I have an RS saddle model 315 that I bought used and I'm wondering if anyone knows anything about them? What do they cost new? Are they a decent brand? What kind of tree are they built on? I can tell by looking at it that it's not the highest quality saddle but it seems alright. What can you tell me about them? I'm very curious. Thank you!


----------



## Rawhide (Nov 11, 2011)

Owned one in past (not that model) decent for price IMO, as I buy,sell trade tack,etc on occasion like most of us.
Heres there site :RS Saddlery :: Huge Selection of Saddles For Sale!!!

If its the same same RS.

Boone


----------



## Saddlebag (Jan 17, 2011)

I had one in my shop and it took a lot of work to make it right. The part of the stirrup leather than ran around the tree was so thick it caused a lump under the skirt that make the horse's back sore. No amount of grunt work would move the stirrup leather as I wanted to shave it down so I had to back the skirts off.
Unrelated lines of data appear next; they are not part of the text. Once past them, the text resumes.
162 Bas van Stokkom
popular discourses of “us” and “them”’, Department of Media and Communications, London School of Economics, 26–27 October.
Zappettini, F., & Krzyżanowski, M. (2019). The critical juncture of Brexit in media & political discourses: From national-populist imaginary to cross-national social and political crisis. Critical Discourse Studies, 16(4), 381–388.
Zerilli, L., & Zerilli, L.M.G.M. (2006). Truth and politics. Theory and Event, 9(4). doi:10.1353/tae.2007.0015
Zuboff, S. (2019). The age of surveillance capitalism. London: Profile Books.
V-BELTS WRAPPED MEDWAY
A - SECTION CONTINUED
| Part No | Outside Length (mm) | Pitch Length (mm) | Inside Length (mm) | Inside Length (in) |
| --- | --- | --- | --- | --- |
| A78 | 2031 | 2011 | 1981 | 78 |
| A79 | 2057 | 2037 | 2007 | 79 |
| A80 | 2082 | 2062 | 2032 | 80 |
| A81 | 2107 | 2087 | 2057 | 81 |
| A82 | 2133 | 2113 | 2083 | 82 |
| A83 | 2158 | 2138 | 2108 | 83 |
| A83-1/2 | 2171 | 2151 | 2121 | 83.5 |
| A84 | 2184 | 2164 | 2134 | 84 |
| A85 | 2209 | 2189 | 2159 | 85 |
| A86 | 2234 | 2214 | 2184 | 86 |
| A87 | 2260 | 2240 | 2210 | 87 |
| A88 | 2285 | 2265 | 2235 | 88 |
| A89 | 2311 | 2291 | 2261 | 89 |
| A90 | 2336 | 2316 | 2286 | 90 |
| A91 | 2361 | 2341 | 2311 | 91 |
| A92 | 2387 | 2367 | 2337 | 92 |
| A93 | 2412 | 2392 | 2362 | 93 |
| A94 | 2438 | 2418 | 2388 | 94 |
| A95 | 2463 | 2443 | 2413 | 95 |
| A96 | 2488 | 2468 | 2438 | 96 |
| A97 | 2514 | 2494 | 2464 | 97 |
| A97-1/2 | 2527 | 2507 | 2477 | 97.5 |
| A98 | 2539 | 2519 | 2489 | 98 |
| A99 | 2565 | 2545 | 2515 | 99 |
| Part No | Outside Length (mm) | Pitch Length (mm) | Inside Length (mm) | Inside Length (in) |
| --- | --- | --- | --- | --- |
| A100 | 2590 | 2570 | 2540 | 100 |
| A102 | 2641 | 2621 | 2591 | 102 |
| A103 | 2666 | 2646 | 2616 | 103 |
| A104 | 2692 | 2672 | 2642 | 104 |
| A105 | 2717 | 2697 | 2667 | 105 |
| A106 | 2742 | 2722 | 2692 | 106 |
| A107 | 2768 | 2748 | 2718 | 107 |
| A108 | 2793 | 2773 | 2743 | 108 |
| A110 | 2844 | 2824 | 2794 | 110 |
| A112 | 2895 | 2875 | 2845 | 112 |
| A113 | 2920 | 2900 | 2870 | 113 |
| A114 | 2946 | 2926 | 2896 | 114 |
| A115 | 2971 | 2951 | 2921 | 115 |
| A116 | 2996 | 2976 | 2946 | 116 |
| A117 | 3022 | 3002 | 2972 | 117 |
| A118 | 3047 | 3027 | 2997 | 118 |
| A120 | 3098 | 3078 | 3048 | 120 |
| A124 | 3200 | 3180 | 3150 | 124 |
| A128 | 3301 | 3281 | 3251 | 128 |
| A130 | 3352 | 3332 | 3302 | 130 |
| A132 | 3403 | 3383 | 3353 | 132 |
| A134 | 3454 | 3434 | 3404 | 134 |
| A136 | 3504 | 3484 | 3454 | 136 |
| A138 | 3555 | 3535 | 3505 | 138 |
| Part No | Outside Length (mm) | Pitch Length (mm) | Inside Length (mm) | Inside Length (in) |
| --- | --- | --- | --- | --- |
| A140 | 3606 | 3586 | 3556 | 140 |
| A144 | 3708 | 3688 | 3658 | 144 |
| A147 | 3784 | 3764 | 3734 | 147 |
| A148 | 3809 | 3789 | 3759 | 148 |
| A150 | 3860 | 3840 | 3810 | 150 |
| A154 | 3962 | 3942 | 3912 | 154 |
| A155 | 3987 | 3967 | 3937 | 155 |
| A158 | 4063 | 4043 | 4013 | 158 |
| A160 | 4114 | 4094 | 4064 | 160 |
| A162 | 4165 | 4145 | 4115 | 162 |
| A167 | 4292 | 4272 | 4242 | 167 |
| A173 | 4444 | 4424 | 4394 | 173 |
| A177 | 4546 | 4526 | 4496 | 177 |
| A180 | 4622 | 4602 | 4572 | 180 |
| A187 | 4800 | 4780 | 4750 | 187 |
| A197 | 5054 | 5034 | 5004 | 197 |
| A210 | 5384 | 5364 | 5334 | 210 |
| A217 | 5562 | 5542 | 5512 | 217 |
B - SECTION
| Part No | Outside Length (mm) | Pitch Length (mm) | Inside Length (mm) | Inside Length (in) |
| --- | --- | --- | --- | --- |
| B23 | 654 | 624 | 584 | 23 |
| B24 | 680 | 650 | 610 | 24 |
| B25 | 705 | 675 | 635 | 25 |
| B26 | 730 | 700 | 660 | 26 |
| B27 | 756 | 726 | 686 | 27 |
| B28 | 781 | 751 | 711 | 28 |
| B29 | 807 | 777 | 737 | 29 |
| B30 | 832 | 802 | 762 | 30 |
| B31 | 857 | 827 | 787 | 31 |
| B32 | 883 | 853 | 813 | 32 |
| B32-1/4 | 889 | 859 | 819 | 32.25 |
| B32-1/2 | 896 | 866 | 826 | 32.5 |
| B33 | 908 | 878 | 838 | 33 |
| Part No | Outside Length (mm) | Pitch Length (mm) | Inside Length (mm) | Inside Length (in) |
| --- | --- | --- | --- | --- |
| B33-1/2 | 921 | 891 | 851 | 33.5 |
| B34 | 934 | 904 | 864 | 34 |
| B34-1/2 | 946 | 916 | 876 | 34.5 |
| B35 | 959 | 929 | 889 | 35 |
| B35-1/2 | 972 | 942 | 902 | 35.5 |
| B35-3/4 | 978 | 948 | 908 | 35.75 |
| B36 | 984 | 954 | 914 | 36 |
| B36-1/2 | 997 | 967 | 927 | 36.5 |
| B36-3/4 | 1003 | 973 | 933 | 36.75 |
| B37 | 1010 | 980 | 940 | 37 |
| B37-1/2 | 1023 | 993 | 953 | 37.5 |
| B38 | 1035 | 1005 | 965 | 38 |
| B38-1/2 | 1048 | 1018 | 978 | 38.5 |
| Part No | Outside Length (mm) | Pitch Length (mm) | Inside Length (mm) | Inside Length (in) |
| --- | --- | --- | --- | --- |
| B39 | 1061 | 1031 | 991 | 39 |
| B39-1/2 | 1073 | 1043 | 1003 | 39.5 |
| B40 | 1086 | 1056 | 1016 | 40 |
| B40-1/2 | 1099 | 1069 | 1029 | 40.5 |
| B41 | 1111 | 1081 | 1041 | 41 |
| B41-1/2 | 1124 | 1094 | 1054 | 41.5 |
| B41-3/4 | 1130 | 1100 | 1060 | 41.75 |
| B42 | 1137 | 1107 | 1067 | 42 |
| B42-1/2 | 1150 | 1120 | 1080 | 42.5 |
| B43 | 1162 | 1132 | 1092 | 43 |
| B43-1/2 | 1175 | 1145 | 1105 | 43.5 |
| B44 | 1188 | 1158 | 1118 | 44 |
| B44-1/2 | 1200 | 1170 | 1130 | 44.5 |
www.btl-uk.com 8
Whomever had installed the skirts had gone nuts with the power stapler and often where there should have been one staple there were three or four. For a new saddle the leather was incredibly dry which made me think it wasn't American veg. tanned. It's more like the Asian urine tanned altho not positive. In brief, I wouldn't buy one, nor would I recommend one. I was able to free the leather and what I found was that the thickness throughout it's length was anywhere from 1/8th to 1/4. By eliminating the greater thickness the lump under the skirt was eliminated. I know of very few buyers who check the stirrup leathers to look for evenness or stretching. Replacement can add considerably to the cost.


----------



## QHriderKE (Aug 3, 2011)

I must have an older model RS. 
My saddle is very nice, good leather, rivets instead of staples, and fits my horses really well. 
I love mine, but it sounds the quality of the new ones isnt the same?


----------